In Salem v. Royal Air Maroc, No. 15-CV-5909 (KBF), 2016 WL 1717219, (S.D.N.Y. Apr. 28, 2016), the Southern District of New York dismissed plaintiff’s claims of discrimination occurring in Egypt, arising from conduct by agents of a foreign entity (Royal Air Maroc).
Judge Forrest held that “neither federal nor state and local discrimination laws protect [plaintiff] against allegedly discriminatory conduct of a foreign corporation occurring outside of the United States.”
It explained:
[T]he federal antidiscrimination statute, 42 U.S.C. § 1981, does not apply to discriminatory conduct that occurs outside U.S. Territory. The statute states, “All persons within the jurisdiction of the United States shall have the same right in every State and Territory to make and enforce contracts … as is enjoyed by white citizens.” As the Second Circuit has held, nothing in the language or the structure or history of Section 1981 suggests that Congress intended the statute to reach discrimination against individuals outside the territorial jurisdiction of the United States. In the absence of contrary expressed intention of Congress, there is a presumption against extraterritorial application of statutes.

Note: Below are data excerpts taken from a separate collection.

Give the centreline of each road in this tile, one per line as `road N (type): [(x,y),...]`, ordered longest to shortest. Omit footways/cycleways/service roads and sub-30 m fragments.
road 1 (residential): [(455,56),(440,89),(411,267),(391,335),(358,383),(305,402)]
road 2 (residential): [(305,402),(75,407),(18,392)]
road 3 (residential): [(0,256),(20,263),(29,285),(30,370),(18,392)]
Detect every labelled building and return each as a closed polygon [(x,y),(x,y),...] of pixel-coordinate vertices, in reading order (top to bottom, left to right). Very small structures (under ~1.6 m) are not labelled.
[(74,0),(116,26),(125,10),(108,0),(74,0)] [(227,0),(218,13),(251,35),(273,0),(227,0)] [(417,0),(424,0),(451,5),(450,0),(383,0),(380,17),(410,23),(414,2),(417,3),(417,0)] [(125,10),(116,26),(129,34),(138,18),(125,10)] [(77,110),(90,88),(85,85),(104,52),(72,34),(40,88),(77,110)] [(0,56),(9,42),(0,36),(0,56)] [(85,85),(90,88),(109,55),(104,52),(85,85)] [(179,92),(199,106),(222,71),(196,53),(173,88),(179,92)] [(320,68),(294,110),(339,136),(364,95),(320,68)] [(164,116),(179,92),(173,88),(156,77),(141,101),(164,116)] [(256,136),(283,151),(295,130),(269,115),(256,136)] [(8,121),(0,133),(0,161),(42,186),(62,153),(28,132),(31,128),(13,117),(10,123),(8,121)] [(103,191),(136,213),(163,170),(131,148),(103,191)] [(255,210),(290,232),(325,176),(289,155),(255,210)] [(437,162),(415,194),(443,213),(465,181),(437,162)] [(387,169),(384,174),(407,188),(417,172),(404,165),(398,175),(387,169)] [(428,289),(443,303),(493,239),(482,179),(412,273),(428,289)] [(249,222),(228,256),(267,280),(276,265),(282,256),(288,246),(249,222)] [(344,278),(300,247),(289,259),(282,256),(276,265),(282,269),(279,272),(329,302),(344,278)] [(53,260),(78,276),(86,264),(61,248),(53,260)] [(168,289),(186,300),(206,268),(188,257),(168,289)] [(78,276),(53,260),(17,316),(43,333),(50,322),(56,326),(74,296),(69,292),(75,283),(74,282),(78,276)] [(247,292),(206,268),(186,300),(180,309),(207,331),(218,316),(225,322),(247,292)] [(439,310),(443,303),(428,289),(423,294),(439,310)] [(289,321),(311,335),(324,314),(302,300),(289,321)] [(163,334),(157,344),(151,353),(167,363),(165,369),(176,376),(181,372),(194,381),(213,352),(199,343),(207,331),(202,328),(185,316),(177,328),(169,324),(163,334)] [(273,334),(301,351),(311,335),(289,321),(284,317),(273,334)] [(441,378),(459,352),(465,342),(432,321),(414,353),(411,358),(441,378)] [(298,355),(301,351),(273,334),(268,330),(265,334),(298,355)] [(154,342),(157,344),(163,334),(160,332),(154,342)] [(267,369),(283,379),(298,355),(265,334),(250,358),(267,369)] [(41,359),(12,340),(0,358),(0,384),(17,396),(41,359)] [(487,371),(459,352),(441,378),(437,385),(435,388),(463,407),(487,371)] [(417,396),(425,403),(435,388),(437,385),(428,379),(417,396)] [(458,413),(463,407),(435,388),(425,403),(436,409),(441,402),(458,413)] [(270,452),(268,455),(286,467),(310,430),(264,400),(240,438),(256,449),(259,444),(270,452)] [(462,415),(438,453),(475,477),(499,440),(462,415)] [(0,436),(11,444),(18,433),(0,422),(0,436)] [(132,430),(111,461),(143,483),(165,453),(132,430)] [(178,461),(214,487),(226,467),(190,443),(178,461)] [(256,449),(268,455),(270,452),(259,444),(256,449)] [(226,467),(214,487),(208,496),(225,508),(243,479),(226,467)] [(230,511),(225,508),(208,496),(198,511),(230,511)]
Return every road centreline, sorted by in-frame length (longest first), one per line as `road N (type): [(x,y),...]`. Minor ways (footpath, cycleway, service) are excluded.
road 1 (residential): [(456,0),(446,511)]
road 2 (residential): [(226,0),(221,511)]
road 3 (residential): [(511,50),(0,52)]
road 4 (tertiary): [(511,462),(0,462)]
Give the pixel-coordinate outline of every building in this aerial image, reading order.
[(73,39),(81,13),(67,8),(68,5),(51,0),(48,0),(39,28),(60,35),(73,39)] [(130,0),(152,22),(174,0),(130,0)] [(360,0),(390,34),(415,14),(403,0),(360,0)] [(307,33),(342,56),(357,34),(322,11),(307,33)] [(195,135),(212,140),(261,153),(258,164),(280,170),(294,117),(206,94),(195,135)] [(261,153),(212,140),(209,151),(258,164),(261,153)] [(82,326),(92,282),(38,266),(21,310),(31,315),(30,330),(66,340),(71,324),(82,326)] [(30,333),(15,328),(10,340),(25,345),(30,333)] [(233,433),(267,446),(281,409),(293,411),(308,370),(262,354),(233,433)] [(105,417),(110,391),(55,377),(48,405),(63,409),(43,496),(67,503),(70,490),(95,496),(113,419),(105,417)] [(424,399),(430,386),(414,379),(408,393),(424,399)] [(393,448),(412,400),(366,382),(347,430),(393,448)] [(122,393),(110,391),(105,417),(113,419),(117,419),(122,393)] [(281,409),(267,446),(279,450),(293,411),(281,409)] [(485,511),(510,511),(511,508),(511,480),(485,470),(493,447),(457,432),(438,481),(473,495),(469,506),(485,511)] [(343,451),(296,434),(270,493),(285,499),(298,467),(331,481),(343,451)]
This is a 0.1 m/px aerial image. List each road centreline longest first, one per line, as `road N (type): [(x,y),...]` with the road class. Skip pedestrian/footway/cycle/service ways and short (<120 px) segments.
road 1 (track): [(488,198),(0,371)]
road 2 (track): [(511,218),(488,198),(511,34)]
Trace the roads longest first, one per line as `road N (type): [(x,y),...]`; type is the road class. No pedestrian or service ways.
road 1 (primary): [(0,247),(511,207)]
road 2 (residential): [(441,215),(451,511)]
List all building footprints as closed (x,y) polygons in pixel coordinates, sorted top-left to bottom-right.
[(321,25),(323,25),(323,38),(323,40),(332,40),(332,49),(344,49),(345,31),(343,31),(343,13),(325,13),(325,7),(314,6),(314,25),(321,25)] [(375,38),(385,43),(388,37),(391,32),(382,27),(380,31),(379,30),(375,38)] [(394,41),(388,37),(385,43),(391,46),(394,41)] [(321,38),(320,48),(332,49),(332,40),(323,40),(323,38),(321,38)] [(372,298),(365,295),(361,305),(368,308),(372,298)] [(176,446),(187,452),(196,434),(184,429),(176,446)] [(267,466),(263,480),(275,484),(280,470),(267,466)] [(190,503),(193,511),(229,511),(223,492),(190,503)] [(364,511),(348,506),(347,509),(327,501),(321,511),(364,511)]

While in other contexts … Congress has decided to extend the application of civil rights statutes to cover conduct occurring outside the jurisdiction of the United States … through explicit legislative amendments, Congress has not legislated such an amendment for Section 1981. Similarly, New York state and local antidiscrimination statutes also do not apply to extraterritorial acts by foreign defendants.
The court also dismissed plaintiff’s claim against RAM “for sexual harassment towards [his] wife,” citing the fact that he made no allegations that he was personally sexually harassed. “[A] litigant must assert his or her own legal rights and interests, and cannot rest a claim to relief on the legal rights or interests of third parties.”